**What you are asked to do:** The entries below need to be written out exactly, with no pictures included.

◇ ◇ ◇

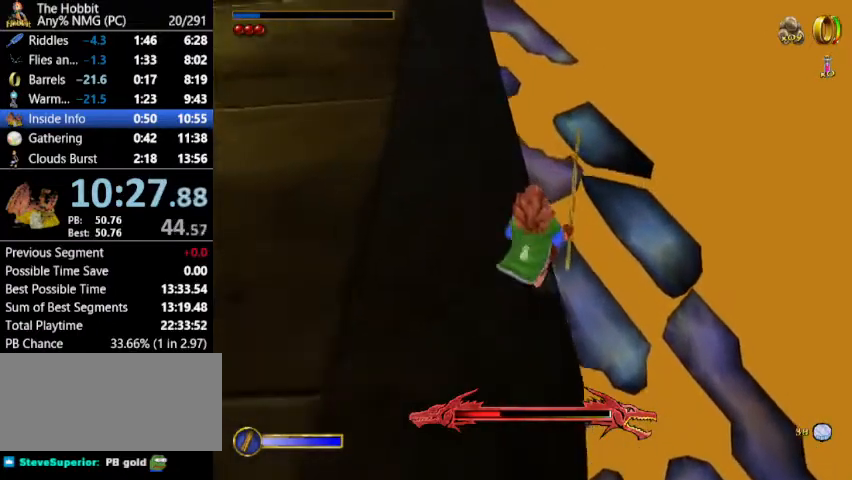
{"keys": ["shift"], "mouse": [], "events": [[33, "shift", "down"], [33, "w", "up"]]}
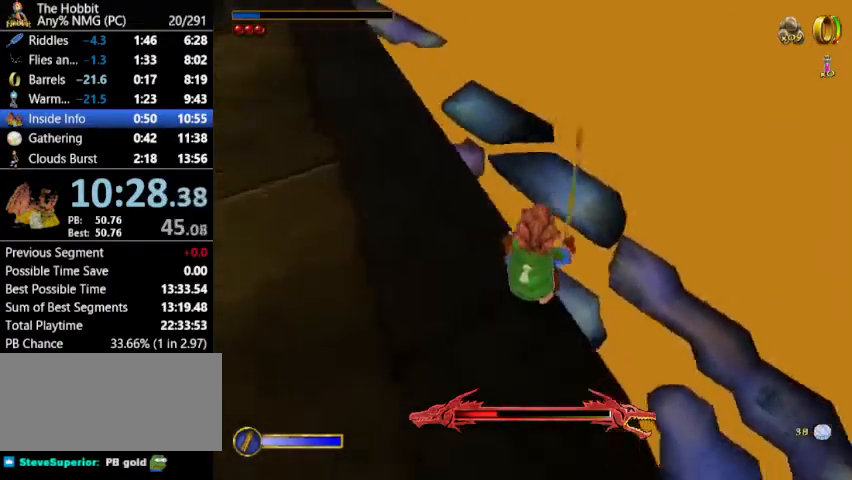
{"keys": ["shift"], "mouse": [], "events": []}
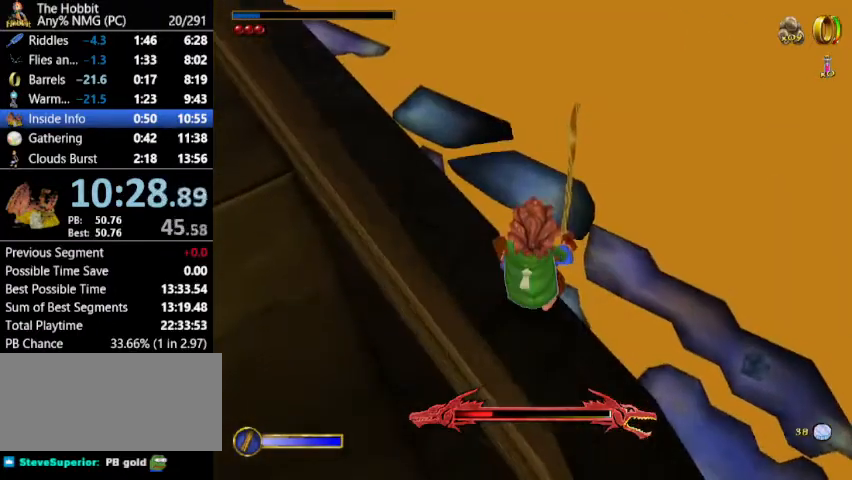
{"keys": ["shift"], "mouse": [], "events": []}
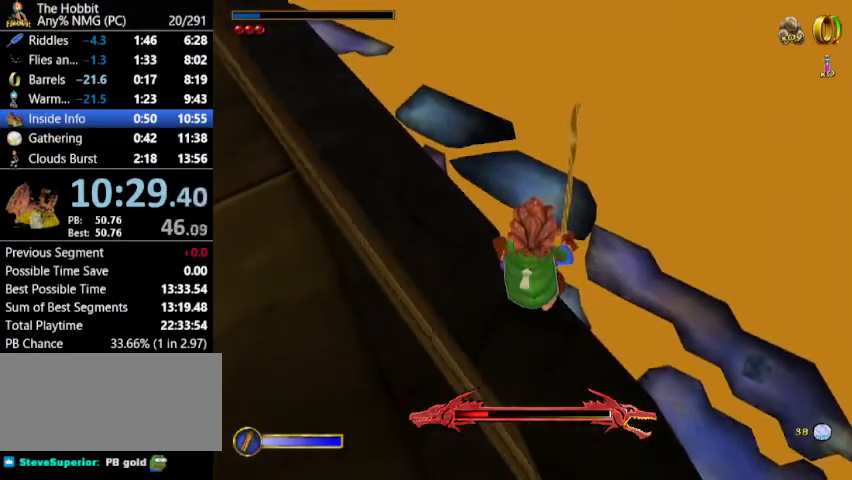
{"keys": ["shift"], "mouse": [], "events": []}
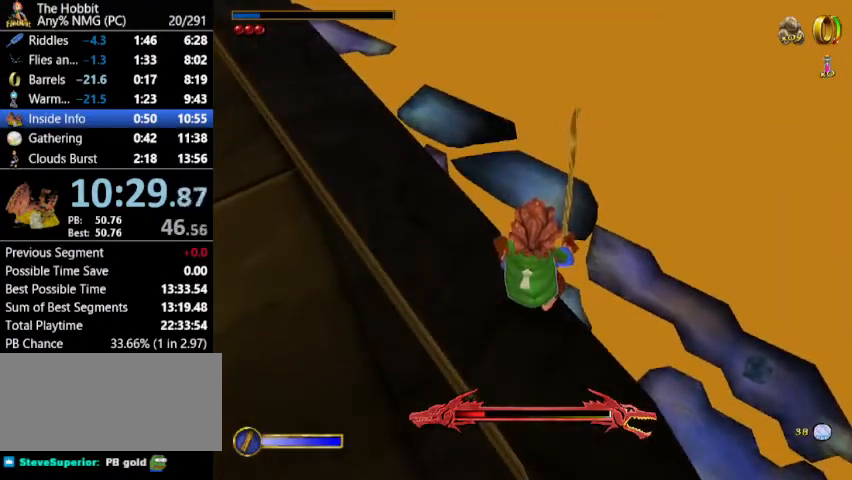
{"keys": ["shift", "w"], "mouse": ["left"], "events": [[67, "shift", "up"], [333, "w", "down"], [400, "shift", "down"], [500, "mouse_left", "down"]]}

◇ ◇ ◇

**Answer to the exercise:**
{"keys": ["shift"], "mouse": [], "events": [[33, "shift", "down"], [33, "w", "up"]]}
{"keys": ["shift"], "mouse": [], "events": []}
{"keys": ["shift"], "mouse": [], "events": []}
{"keys": ["shift"], "mouse": [], "events": []}
{"keys": ["shift", "w"], "mouse": ["left"], "events": [[67, "shift", "up"], [333, "w", "down"], [400, "shift", "down"], [500, "mouse_left", "down"]]}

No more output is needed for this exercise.